The past weekend, along with some of my family, I went to "Diana, A Celebration" at Union Station in Kansas City. I am the first to admit I am not a fashionista and my interest was more historical, I suppose.
Naturally, on a weekend, there was quite a few other people wanting to see the exhibit as well. Initially, we had to stand in line a bit but once we got passed the first couple of rooms, the structured lines evaporated and I could move about the exhibit.
There were men and women of all ages that were in the exhibit when we visited. The exhibit is located in what I would call the basement of the station. The mood of the exhibit is set through the lighting, colors of the walls and the quotes that were placed throughout the exhibit.
The Spencer family history about the woman in the family at the beginning proved an apt introduction to the exhibit. The displays of the painting and the jewels were interesting.

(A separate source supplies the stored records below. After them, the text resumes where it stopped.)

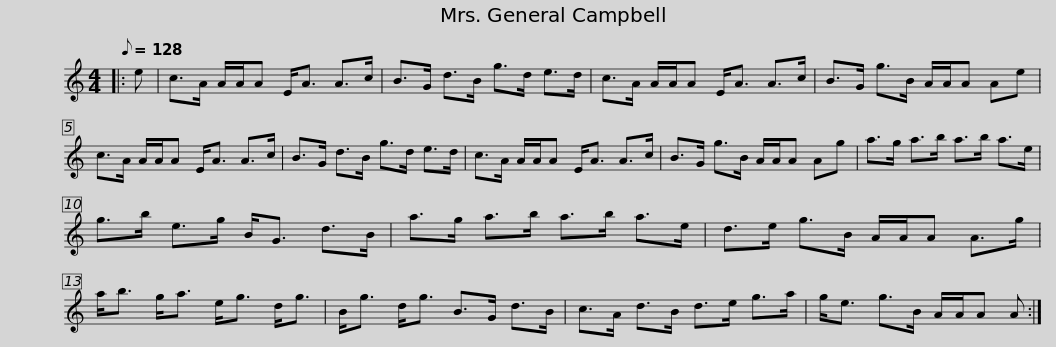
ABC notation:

X:1
L:1/8
Q:1/8=128
M:4/4
I:linebreak $
K:C
V:1 treble
V:1
|: e | c>A A/A/A E<A A>c | B>G d>B g>d e>d | c>A A/A/A E<A A>c | B>G g>B A/A/A Ae |$ %5
 c>A A/A/A E<A A>c | B>G d>B g>d e>d | c>A A/A/A E<A A>c | B>G g>B A/A/A Ag |$ a>g a>b a>b a>e | %10
 g>b e>g B<G d>B | a>g a>b a>b a>e | d>e g>B A/A/A A>g |$ a<b g<a e<g d<g | B<g d<g B>G d>B | %15
 c>A d>B d>e g>a | g<e g>B A/A/A A :| %17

In the room which housed the mementos of the girl, who would become one of the most photographed women in the world, illustrated to me that she was a human being first. Perhaps a bit fragile but strong willed individual all the same.
What was cool was THE wedding dress. It was displayed behind glass along with one of the bridesmaids dresses. There were pictures that were flashing on the screen and displayed of the big day. There were pictures her father had taken around London of the wedding preparation. You would walk around the display and take a look at how really, really, really, long that train was. There was almost a sadness in the room as well, as everyone knew the young woman who wore the dress did not live happily ever after.
There were photos displays of her funeral. Along one wall was the eulogy her brother gave at the funeral.
There were condolence books that had come from around the world as people paid their respects. The heartbreaker there was the school children and the picture and words they wrote in remembrance.
Then there were the dresses. I am not a dress girl but it was evident that Princess Diana loved her dresses. She was lucky enough to have custom made gowns by a variety of world renown designers. A comment or two was about picking clothing "off the peg" were mentioned in some of the displays. That element is endearing because it illustrating again that even though she could have had custom made everything, she shopped like us common folk on occasion.
There were highlights of all her charity work as the exhibit ended and that is the legacy which endures beyond the tragic accident that claimed her life.
Thankfully some of my family was able to share in the visit to the exhibit. We all took away our own reflections and memories. Mine seem to be somber. For me, it wasn't as much about the material things in the display as it was the human being that had owned them.